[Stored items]

──────

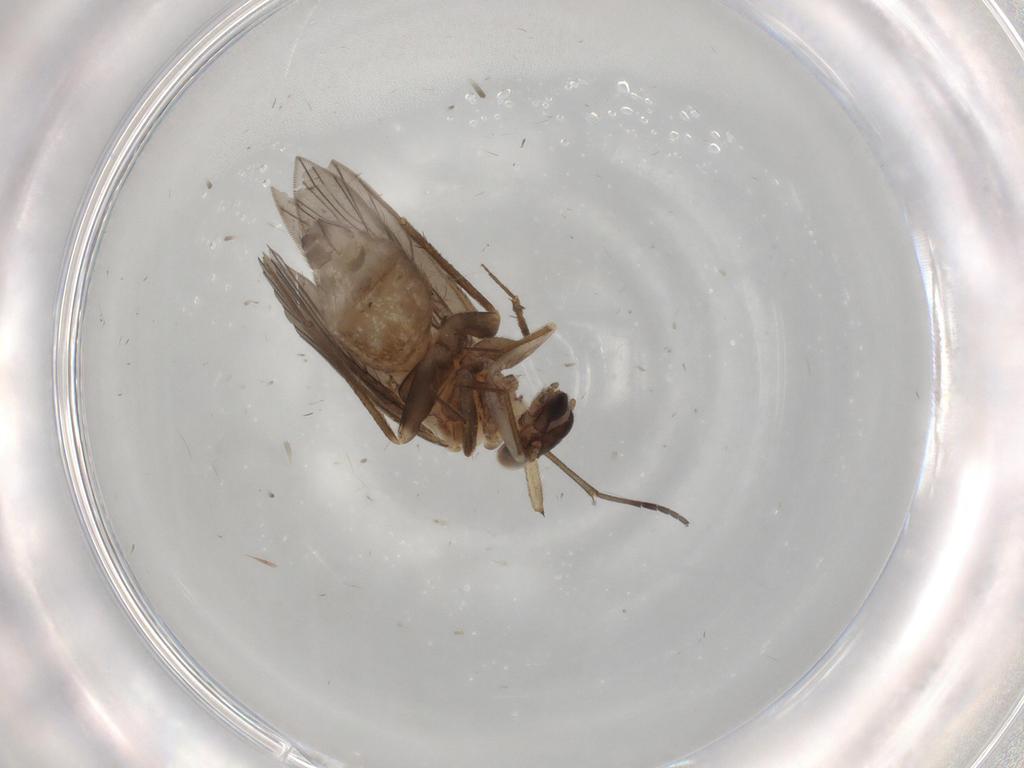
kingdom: Animalia
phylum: Arthropoda
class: Insecta
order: Psocodea
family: Lepidopsocidae
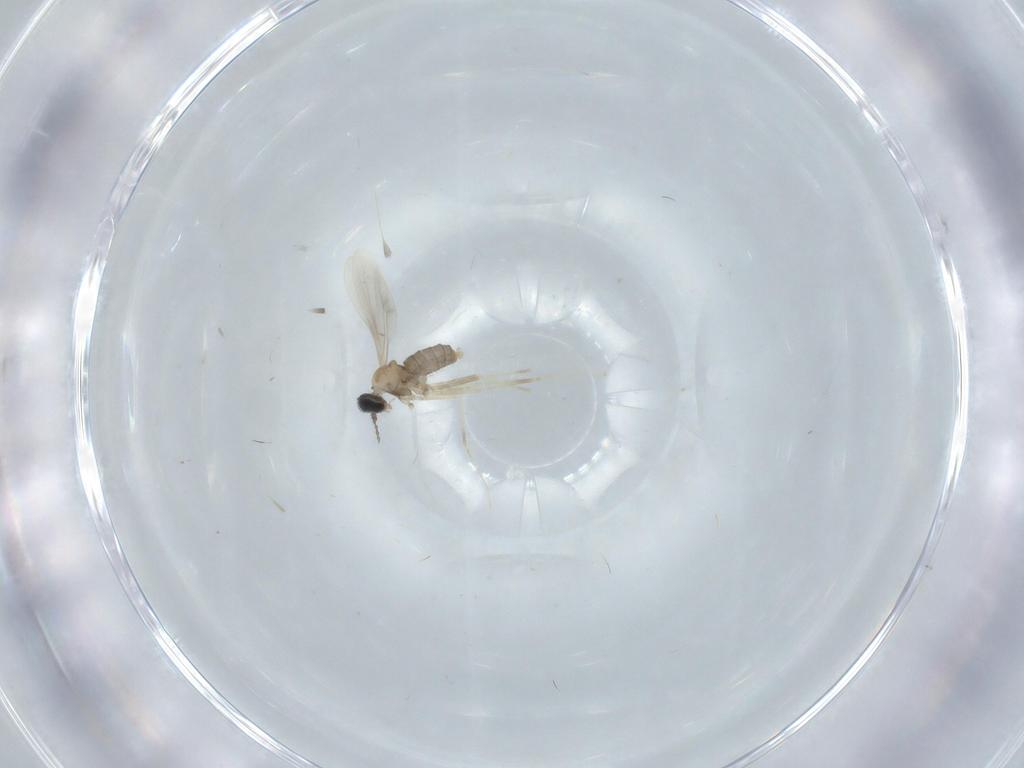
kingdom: Animalia
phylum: Arthropoda
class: Insecta
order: Diptera
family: Cecidomyiidae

──────

Could you copy out every classification line in the material above, word for word, leaving out the pictures?

kingdom: Animalia
phylum: Arthropoda
class: Insecta
order: Psocodea
family: Lepidopsocidae
kingdom: Animalia
phylum: Arthropoda
class: Insecta
order: Diptera
family: Cecidomyiidae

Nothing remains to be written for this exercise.